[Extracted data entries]
....
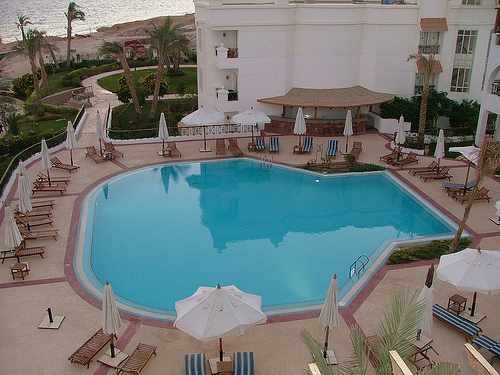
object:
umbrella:
[35, 137, 54, 173]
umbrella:
[158, 112, 170, 140]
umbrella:
[177, 105, 227, 127]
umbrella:
[343, 109, 353, 136]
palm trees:
[144, 17, 191, 120]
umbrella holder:
[38, 305, 66, 331]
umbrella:
[102, 280, 123, 336]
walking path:
[74, 61, 195, 146]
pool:
[79, 150, 465, 326]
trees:
[18, 5, 88, 113]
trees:
[149, 18, 184, 120]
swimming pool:
[80, 153, 453, 313]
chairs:
[326, 140, 339, 160]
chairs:
[302, 137, 314, 155]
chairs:
[268, 136, 279, 154]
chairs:
[254, 136, 267, 154]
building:
[176, 0, 500, 139]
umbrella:
[294, 105, 307, 135]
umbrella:
[174, 285, 267, 331]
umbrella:
[64, 120, 76, 150]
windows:
[459, 1, 484, 6]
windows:
[451, 24, 479, 56]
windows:
[451, 67, 476, 95]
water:
[1, 0, 193, 42]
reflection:
[182, 157, 453, 254]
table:
[446, 293, 466, 316]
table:
[292, 145, 301, 155]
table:
[246, 142, 256, 153]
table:
[10, 263, 28, 280]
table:
[160, 146, 172, 158]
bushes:
[11, 58, 117, 98]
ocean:
[82, 4, 133, 29]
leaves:
[373, 282, 426, 375]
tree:
[307, 284, 467, 374]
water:
[72, 151, 465, 320]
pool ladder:
[348, 253, 369, 276]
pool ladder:
[260, 155, 274, 169]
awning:
[257, 84, 397, 107]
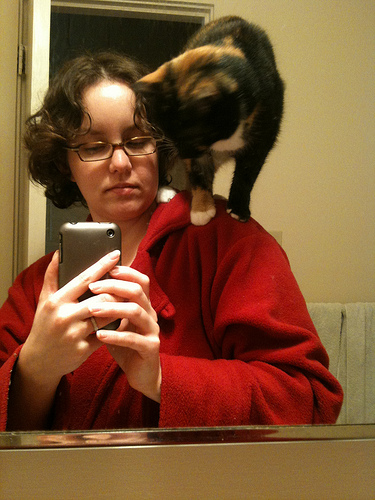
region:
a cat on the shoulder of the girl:
[148, 15, 281, 221]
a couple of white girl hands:
[21, 253, 174, 389]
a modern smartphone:
[48, 220, 126, 313]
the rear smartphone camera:
[98, 225, 124, 249]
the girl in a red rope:
[135, 215, 336, 418]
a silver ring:
[86, 315, 101, 334]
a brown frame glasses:
[69, 133, 157, 161]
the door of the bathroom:
[21, 2, 214, 64]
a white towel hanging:
[314, 294, 370, 422]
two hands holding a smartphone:
[50, 219, 178, 395]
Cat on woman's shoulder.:
[134, 15, 288, 227]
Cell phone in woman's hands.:
[29, 218, 162, 396]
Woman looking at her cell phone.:
[0, 44, 339, 430]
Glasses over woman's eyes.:
[64, 132, 160, 162]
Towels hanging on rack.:
[304, 295, 372, 425]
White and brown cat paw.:
[183, 201, 220, 226]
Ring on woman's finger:
[88, 313, 103, 336]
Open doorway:
[41, 7, 211, 57]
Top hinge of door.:
[16, 40, 27, 78]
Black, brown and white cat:
[133, 15, 285, 227]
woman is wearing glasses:
[59, 124, 182, 180]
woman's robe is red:
[9, 193, 371, 447]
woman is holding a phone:
[47, 209, 138, 288]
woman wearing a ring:
[74, 314, 119, 344]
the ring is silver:
[81, 309, 115, 345]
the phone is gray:
[51, 200, 143, 348]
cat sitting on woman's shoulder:
[133, 0, 329, 271]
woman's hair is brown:
[19, 80, 212, 258]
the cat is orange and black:
[128, 2, 338, 236]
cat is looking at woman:
[136, 41, 349, 244]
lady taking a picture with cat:
[23, 17, 278, 395]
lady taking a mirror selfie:
[16, 28, 286, 399]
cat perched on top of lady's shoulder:
[149, 18, 292, 240]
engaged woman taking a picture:
[19, 212, 164, 407]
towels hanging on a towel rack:
[277, 280, 373, 412]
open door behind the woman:
[18, 4, 213, 254]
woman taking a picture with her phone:
[20, 43, 266, 346]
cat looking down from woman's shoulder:
[137, 36, 270, 273]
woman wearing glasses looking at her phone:
[35, 79, 155, 284]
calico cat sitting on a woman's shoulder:
[122, 10, 297, 299]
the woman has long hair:
[23, 55, 177, 224]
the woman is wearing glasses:
[65, 137, 157, 159]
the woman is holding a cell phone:
[54, 221, 122, 354]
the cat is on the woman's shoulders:
[146, 12, 286, 226]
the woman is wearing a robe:
[1, 188, 339, 432]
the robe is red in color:
[4, 199, 340, 431]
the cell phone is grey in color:
[60, 219, 121, 334]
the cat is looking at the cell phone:
[139, 15, 282, 231]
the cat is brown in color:
[140, 20, 285, 223]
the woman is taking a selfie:
[0, 49, 336, 435]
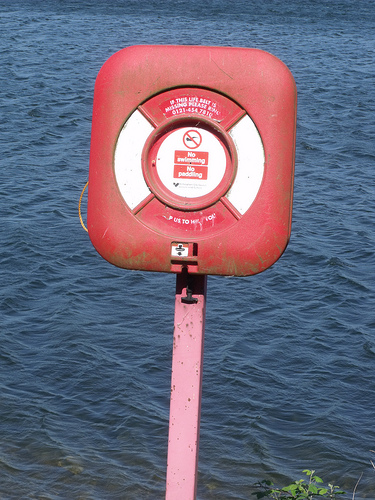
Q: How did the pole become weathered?
A: Wind and water.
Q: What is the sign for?
A: No swimming.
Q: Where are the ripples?
A: In the water.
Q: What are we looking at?
A: A sign.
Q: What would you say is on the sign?
A: Red and white and no swimming.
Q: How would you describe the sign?
A: Red white and square.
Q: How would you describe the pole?
A: Pink.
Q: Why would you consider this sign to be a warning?
A: No swimming no paddling.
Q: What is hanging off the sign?
A: Yellow rope.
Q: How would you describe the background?
A: Water.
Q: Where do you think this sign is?
A: On water.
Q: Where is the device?
A: On pole.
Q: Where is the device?
A: Near water.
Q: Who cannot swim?
A: People.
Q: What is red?
A: Sign.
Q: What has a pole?
A: The sign.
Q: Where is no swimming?
A: On the sign.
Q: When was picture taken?
A: Daytime.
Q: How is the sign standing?
A: In soil.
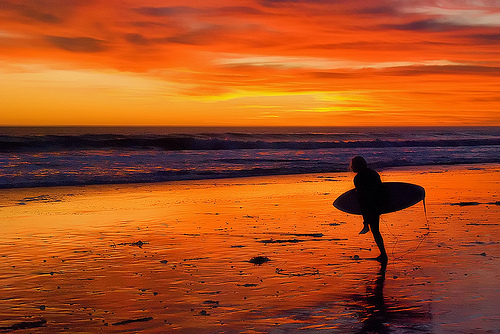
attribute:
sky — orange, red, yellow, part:
[1, 0, 499, 133]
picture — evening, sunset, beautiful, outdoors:
[1, 0, 499, 333]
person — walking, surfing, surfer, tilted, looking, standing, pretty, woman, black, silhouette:
[349, 153, 390, 262]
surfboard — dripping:
[332, 181, 425, 217]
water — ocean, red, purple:
[0, 123, 499, 187]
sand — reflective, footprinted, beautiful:
[0, 162, 500, 334]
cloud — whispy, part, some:
[213, 54, 463, 73]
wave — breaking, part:
[0, 131, 496, 151]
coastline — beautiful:
[0, 150, 499, 201]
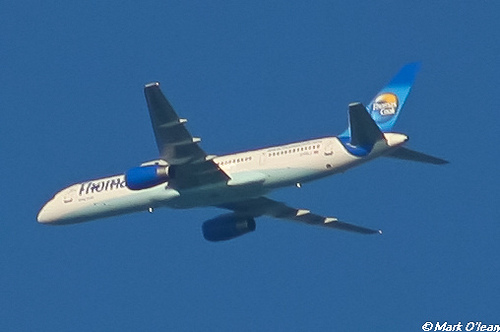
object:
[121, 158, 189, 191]
engine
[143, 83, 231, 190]
wing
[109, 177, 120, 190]
words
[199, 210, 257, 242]
engine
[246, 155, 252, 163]
windows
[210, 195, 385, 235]
wing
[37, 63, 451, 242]
plane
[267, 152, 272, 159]
window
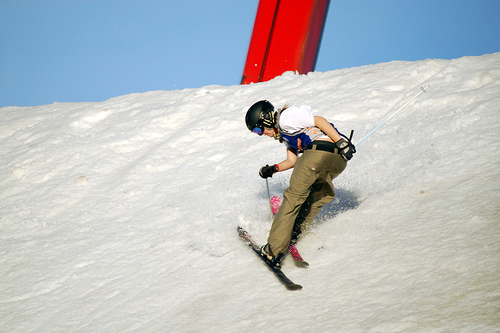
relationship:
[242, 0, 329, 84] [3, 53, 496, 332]
object on top of snow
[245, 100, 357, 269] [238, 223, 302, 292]
man wearing ski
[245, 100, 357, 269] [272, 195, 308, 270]
man wearing ski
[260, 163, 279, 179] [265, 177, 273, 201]
hand carrying stick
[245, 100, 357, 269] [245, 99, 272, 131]
man wearing helmet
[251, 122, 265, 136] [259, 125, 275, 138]
surfing goggles on face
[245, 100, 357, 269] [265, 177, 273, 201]
man holding stick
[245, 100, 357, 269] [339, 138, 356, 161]
man has glove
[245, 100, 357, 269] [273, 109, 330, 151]
man wearing shirt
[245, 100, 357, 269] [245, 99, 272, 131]
man wering helmet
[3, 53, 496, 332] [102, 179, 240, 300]
snow on ground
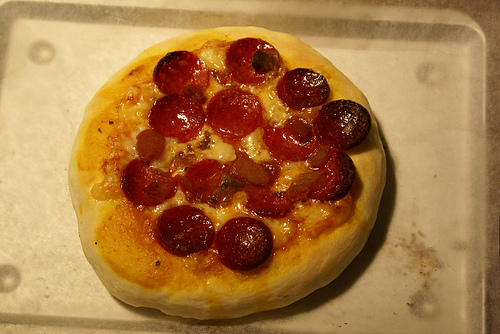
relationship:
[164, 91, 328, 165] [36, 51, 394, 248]
pepperoni on pizza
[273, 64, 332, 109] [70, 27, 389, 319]
pepperoni on pizza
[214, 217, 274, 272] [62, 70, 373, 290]
pepperoni on pizza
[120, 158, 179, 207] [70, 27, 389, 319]
pepperoni on pizza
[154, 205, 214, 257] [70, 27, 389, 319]
pepperoni on pizza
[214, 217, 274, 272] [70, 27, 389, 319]
pepperoni on pizza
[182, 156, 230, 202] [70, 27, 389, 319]
pepperoni on pizza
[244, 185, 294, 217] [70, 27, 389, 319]
pepperoni on pizza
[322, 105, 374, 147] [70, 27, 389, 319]
pepperoni on pizza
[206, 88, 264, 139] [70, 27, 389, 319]
pepperoni on pizza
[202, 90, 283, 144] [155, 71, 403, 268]
pepperoni on pizza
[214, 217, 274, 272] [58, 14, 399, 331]
pepperoni on pizza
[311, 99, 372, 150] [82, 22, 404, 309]
pepperoni on pizza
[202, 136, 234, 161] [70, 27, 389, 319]
cheese on pizza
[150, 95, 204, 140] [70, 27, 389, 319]
pepperoni on pizza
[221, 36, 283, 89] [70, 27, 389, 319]
pepperoni on pizza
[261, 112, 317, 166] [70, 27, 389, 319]
pepperoni on pizza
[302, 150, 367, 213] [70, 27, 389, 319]
pepperoni on pizza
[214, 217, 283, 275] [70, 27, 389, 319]
pepperoni on pizza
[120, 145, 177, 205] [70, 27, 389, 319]
pepperoni on pizza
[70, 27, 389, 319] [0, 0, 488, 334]
pizza on pizza pan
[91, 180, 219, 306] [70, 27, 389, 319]
crust on pizza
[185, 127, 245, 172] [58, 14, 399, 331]
cheese on pizza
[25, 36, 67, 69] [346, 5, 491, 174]
indention in pizza pan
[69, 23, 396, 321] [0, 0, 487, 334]
food on metal pan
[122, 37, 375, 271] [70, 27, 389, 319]
pepperoni on pizza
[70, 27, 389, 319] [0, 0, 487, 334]
pizza on metal pan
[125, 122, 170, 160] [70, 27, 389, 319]
onion on pizza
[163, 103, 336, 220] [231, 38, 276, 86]
cheese covering pepperoni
....
Reproduce word for word the lines of the records starting with the line containing "the cell phone is" and going on through the line containing "A: Red white and square.", with both of those lines included. Leave the pictures out.

the cell phone is grey in color:
[60, 219, 121, 334]
the cat is looking at the cell phone:
[139, 15, 282, 231]
the cat is brown in color:
[140, 20, 285, 223]
the woman is taking a selfie:
[0, 49, 336, 435]
Q: How did the pole become weathered?
A: Wind and water.
Q: What is the sign for?
A: No swimming.
Q: Where are the ripples?
A: In the water.
Q: What are we looking at?
A: A sign.
Q: What would you say is on the sign?
A: Red and white and no swimming.
Q: How would you describe the sign?
A: Red white and square.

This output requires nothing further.